OP: Sepia
Murdoch Books, 2014. Hardcover. Near Fine. First printing.
Sydney’s Sepia was one of Australia’s most highly regarded dining establishments until its closure in 2018. Its chef and co-owner, Martin Benn—having previously worked under Michel Lorain, Marco Pierre White, and Tetsuya Wakuda—had firmly established credentials. During Sepia’s nine-year run, Benn increasingly found his own clear vision, and the restaurant served as a model of fresh thinking.
At first glance, the restaurant’s 2014 cookbook primarily shows the influence of Japanese cuisine. Dashi, wasabi, seaweed, and raw fish turn up regularly, and the simplicity and delicacy of the plating is reminiscent of the kaiseki style. However, on looking further, we encounter an array of international influences, revealing Sepia’s style as a highly imaginative integration, which seems to meld elements from Spanish and Nordic cooking as well, not to mention native ingredients from Australian and New Zealand.
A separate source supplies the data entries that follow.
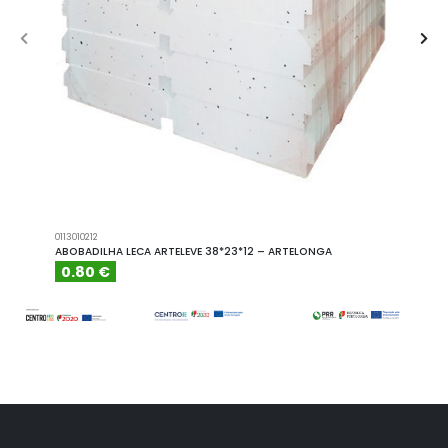
0113010212
A101110
ABOBADILHA LECA ARTELEVE 38*23*12 – ARTELONGA
ABOBA
0.80 €
6.15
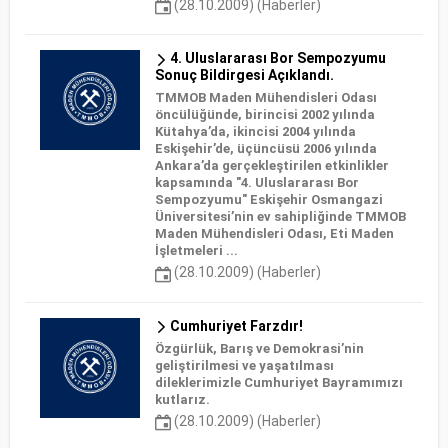
(28.10.2009) (Haberler)
4. Uluslararası Bor Sempozyumu
Sonuç Bildirgesi Açıklandı.
TMMOB Maden Mühendisleri Odası
öncülüğünde, birincisi 2002 yılında
Kütahya’da, ikincisi 2004 yılında
Eskişehir’de, üçüncüsü 2006 yılında
Ankara’da gerçekleştirilen etkinlikler
kapsamında "4. Uluslararası Bor
Sempozyumu" Eskişehir Osmangazi
Üniversitesi’nin ev sahipliğinde TMMOB
Maden Mühendisleri Odası, Eti Maden
İşletmeleri ...
(28.10.2009) (Haberler)
Cumhuriyet Farzdır!
Özgürlük, Barış ve Demokrasi’nin
geliştirilmesi ve yaşatılması
dileklerimizle Cumhuriyet Bayramımızı
kutlarız.
(28.10.2009) (Haberler)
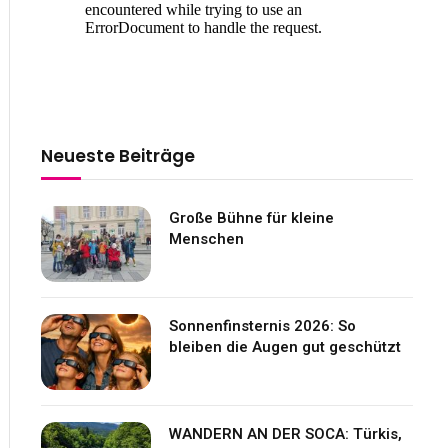
Neueste Beiträge
Große Bühne für kleine
Menschen
Sonnenfinsternis 2026: So
bleiben die Augen gut geschützt
WANDERN AN DER SOCA: Türkis,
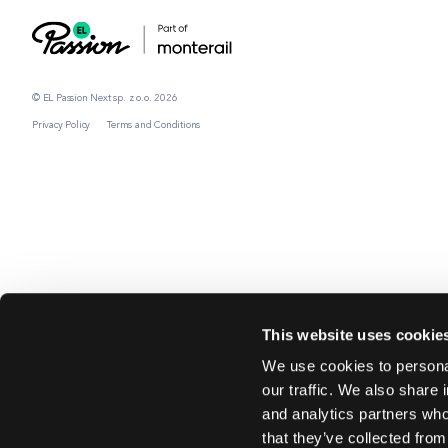
© EL Passion Next sp. z o.o. 2026
Privacy Policy
Terms and Conditions
This website uses cookie
We use cookies to personal
our traffic. We also share 
and analytics partners who
that they’ve collected from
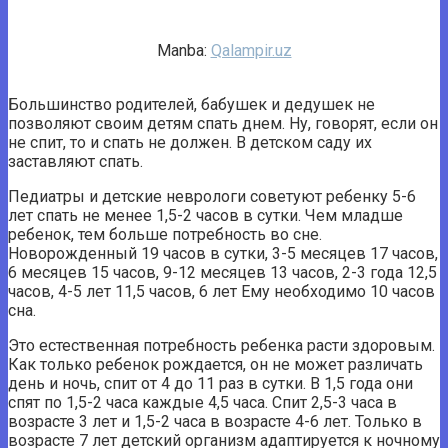
Manba:
Qalampir.uz
Большинство родителей, бабушек и дедушек не
позволяют своим детям спать днем. Ну, говорят, если он
не спит, то и спать не должен. В детском саду их
заставляют спать.
Педиатры и детские неврологи советуют ребенку 5-6
лет спать не менее 1,5-2 часов в сутки. Чем младше
ребенок, тем больше потребность во сне.
Новорожденный 19 часов в сутки, 3-5 месяцев 17 часов,
6 месяцев 15 часов, 9-12 месяцев 13 часов, 2-3 года 12,5
часов, 4-5 лет 11,5 часов, 6 лет Ему необходимо 10 часов
сна.
Это естественная потребность ребенка расти здоровым.
Как только ребенок рождается, он не может различать
день и ночь, спит от 4 до 11 раз в сутки. В 1,5 года они
спят по 1,5-2 часа каждые 4,5 часа. Спит 2,5-3 часа в
возрасте 3 лет и 1,5-2 часа в возрасте 4-6 лет. Только в
возрасте 7 лет детский организм адаптируется к ночному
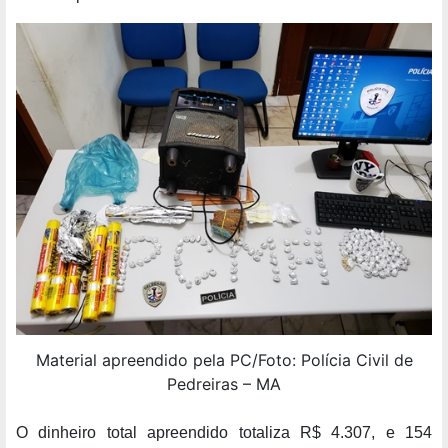
Material apreendido pela PC/Foto: Polícia Civil de
Pedreiras – MA
O dinheiro total apreendido totaliza R$ 4.307, e 154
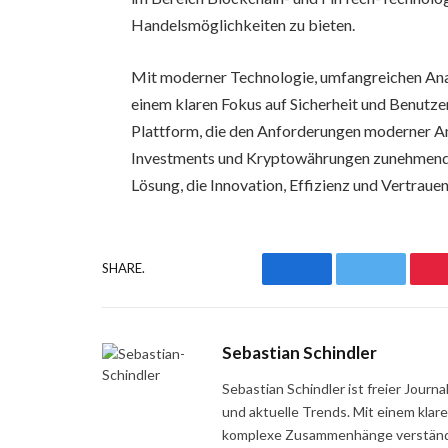
Handelsmöglichkeiten zu bieten.
Mit moderner Technologie, umfangreichen Ana
einem klaren Fokus auf Sicherheit und Benutze
Plattform, die den Anforderungen moderner Anleg
Investments und Kryptowährungen zunehmend 
Lösung, die Innovation, Effizienz und Vertraue
SHARE.
Facebook
Twitter
Sebastian Schindler
Sebastian Schindler ist freier Jour
und aktuelle Trends. Mit einem klar
komplexe Zusammenhänge verständli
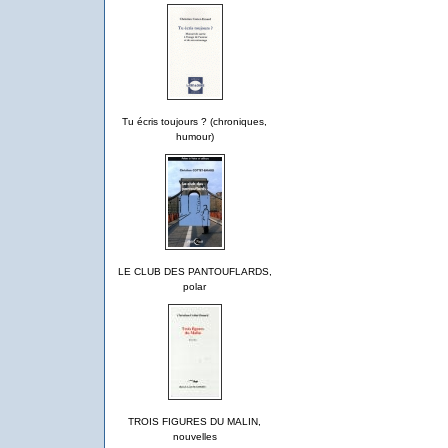
Tu écris toujours ? (chroniques,
humour)
LE CLUB DES PANTOUFLARDS,
polar
TROIS FIGURES DU MALIN,
nouvelles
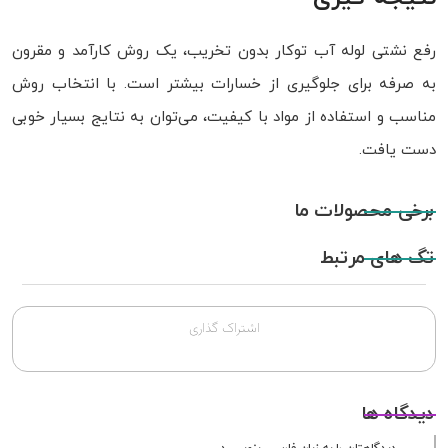
رفع نشتی لوله آب توکار بدون تخریب، یک روش کارآمد و مقرون
به صرفه برای جلوگیری از خسارات بیشتر است. با انتخاب روش
مناسب و استفاده از مواد با کیفیت، می‌توان به نتایج بسیار خوبی
دست یافت.
برخی محصولات ما
تگ های مرتبط
اشتراک گذاری
دیدگاه ها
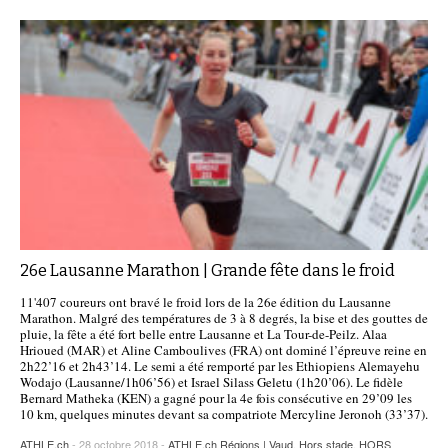
26e Lausanne Marathon | Grande fête dans le froid
11'407 coureurs ont bravé le froid lors de la 26e édition du Lausanne
Marathon. Malgré des températures de 3 à 8 degrés, la bise et des gouttes de
pluie, la fête a été fort belle entre Lausanne et La Tour-de-Peilz. Alaa
Hrioued (MAR) et Aline Camboulives (FRA) ont dominé l’épreuve reine en
2h22’16 et 2h43’14. Le semi a été remporté par les Ethiopiens Alemayehu
Wodajo (Lausanne/1h06’56) et Israel Silass Geletu (1h20’06). Le fidèle
Bernard Matheka (KEN) a gagné pour la 4e fois consécutive en 29’09 les
10 km, quelques minutes devant sa compatriote Mercyline Jeronoh (33’37).
ATHLE.ch
- 28 octobre 2018 -
ATHLE.ch Régions | Vaud
,
Hors stade
,
HORS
The results turn out to be both original and compelling.
Some exemplary courses include:
- Sashimi of yellowfin tuna with Iberico ham, quail egg, white soy and dashi jelly, and wasabi powder
- Garrotxa with goat’s cheese and sake dumplings, truffle, celeriac cream, and nashi pear
- King George whiting with truffle jelly, water chestnut, nameko mushrooms, and pea sprouts
- Lemon leaf ice cream and yuzu shu meringue with candied lemon aspen, and fennel pollen
Jennifer Soo’s astonishing food photography—expertly playing with light, shadow, reflection, and aperture—is truly an asset to Benn’s smart and clever plating.